In our classroom, we use a premade booklet with all the homework problems and lab for the year (science/math). Ideally, this could be expanded to organized worksheets where the students work on their own to complete the content in as little time as possible, to maximize the amount they can go through. However, students enjoy the lecture (at least in these classes) and I think they would be bored after a time of this same routine.
I am not opposed or for personalized learning. I think it can work, and is a great idea. I just worry about the kids that are already at risk.
DACA – Helping the Dreamers
DACA, or deferred action for childhood arrivals, is a program established by Obama in 2012 to help the children who arrived illegally, or rather whose parents decided to come illegally into the country and brought them, to be eligible for 2 year renewable work permits. This september, Trump rescinded this act, marking a new age of inhumanitarianism in the United States.
This bill had helped families both economically and psychologically, reducing the rate of poverty in households affected. Felons are not eligible, so it is arguable that this bill also decreased the amount of felons who knew they would be denied coverage should they commit a crime.
Congress has delayed trumps act 6 months to figure out what to do with those previously covered.
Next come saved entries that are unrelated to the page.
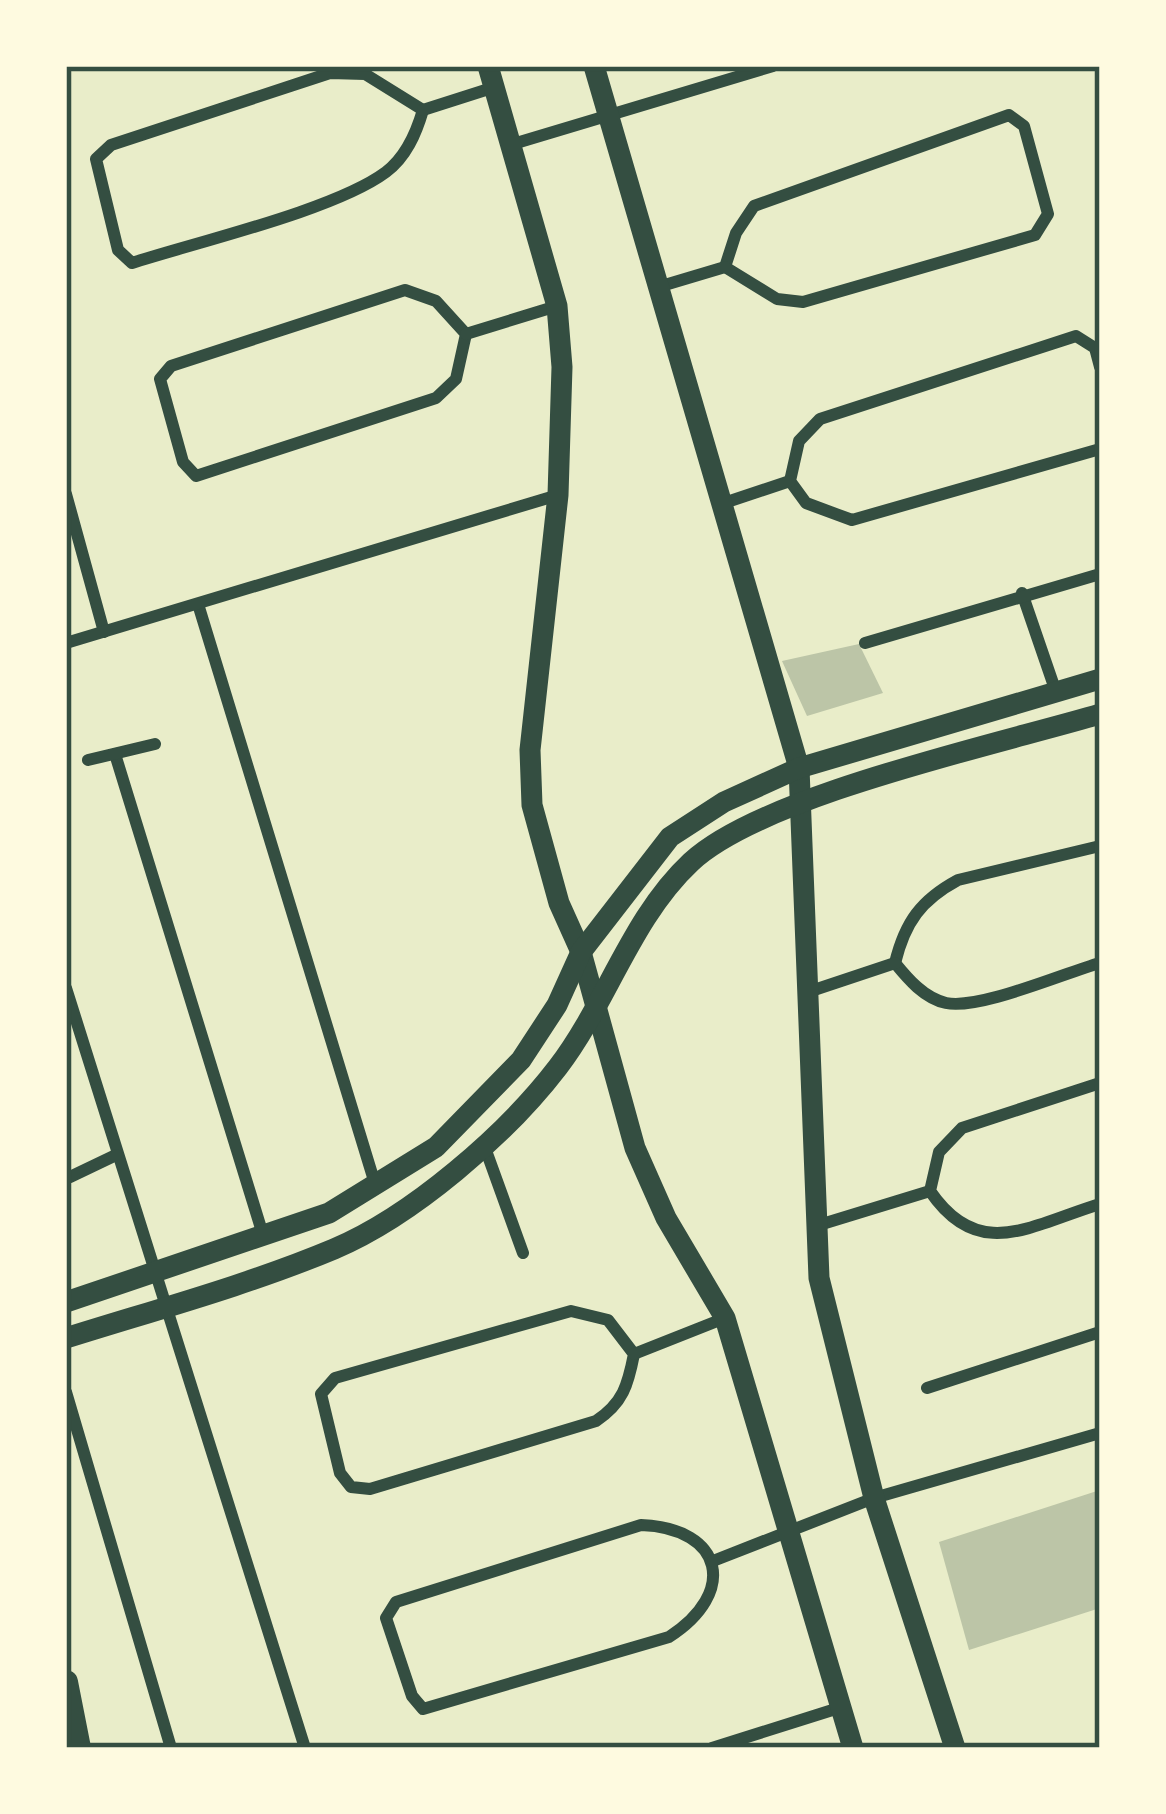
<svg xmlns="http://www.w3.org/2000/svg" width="1166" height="1814" viewBox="0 0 1166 1814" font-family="'DejaVu Sans',sans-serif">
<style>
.building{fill:#bcc5a7}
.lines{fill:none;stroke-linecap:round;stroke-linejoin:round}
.minor{stroke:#344e41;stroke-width:12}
.tertiary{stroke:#344e41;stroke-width:21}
.secondary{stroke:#344e41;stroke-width:24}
.neatline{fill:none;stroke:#344e41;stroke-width:4.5}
</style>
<rect width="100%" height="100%" fill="#e9edc9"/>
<g class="building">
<polygon points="859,644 883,693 807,716 782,661"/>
<polygon points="1100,1490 1100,1608 969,1650 939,1542"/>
</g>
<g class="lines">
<g class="minor">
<path d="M330 73 365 74 423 110C416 134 406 157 386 172 335 210 197 242 132 263L118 250 96 159 111 145Z"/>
<polyline points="423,110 495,87"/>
<polygon points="1009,115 1024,126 1048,214 1035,235 803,302 777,299 725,267 736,233 754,206"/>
<polyline points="513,144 773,66"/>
<polyline points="658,287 725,267"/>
<polygon points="405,290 436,301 466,334 456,379 436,398 196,476 183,462 160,379 171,366"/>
<polyline points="466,334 557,306"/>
<polyline points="1100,367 1095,348 1076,336 820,419 799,441 790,481 806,503 852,520 1100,449"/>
<polyline points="66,494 104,632"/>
<polyline points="724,503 790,481"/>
<polyline points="1022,593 1056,692"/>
<polyline points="198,604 376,1187"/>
<polyline points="66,643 558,495"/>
<polyline points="865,643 1100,574"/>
<polyline points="115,754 264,1238"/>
<polyline points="88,760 155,744"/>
<path d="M895 963C905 922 921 900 958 880L1100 846"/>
<path d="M895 963C908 979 924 998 946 1003 980 1010 1064 973 1100 963"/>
<polyline points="66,988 305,1748"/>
<polyline points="811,991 895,963"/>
<path d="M1100 1083 962 1128 939 1152 930 1191C979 1263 1031 1225 1100 1204"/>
<polyline points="484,1145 523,1253"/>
<polyline points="70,1177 116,1155"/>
<polyline points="819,1225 930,1191"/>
<path d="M571 1311 608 1320 634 1354C628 1385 623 1403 596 1421L370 1489 351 1487 340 1473 321 1394 335 1378Z"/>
<polyline points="634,1354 725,1318"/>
<polyline points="927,1388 1100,1332"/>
<polyline points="66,1392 171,1748"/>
<path d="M641 1525C724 1528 738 1593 669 1637L423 1709 412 1696 386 1618 396 1602Z"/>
<polyline points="713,1561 874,1498 1100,1433"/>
<polyline points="712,1748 842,1707"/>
</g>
<g class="tertiary">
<polyline points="488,66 557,306 562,367 558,495 530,750 532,805 559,903 581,952 635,1148 666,1218 725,1318 853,1748"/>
<polyline points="594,66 799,768 819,1278 874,1498 955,1748"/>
<polyline points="66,1302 329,1213 436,1147 521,1060 557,1005 581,952 670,837 724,802 799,768 1100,679"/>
<path d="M66 1338C155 1310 248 1285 334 1249 412 1216 506 1135 558 1067 607 1003 631 918 691 862 763 795 999 744 1100 714"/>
</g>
<polyline class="secondary" points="66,1682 79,1748"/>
</g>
<rect width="1166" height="1814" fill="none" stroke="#fefae0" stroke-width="138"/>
<rect x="69" y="69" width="1028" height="1676" class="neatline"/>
</svg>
All in all, this was a good bill that helped a good number of families and I am sad to see what this country is coming to. Is this teaching certificate good in Canada?
Joshua Vann – Hello Everybody!
My name is Joshua Vann, but please, call me Josh. This will be my third year up in Fairbanks, and so far I’ve been having a great time. The first two years were spent primarily up in Reichardt (Natural Science Building) working on my Master’s degree in physics. I must say, compared to the dry style with which those courses were taught, I am extremely excited to be moving over to education. Active learning!
Anyway, I did my undergraduate school down in Denver, learning some things about Math and Chemistry, and grew up in Nashville. Lots of fun times, a few bad times, but one of my core philosophies is that people are not defined by the things that happen to them, rather it is how we react to these hard times.
Anyway, I play music in Fairbanks, I rock climb, ice climb, and like to be outside. I’ve been student teaching at Hutch High school (Math, Chem, and Physics). I’ve been TA’ing Physics labs at the university, though this year I’m taking on Chemistry labs. I look forward to getting to know you all.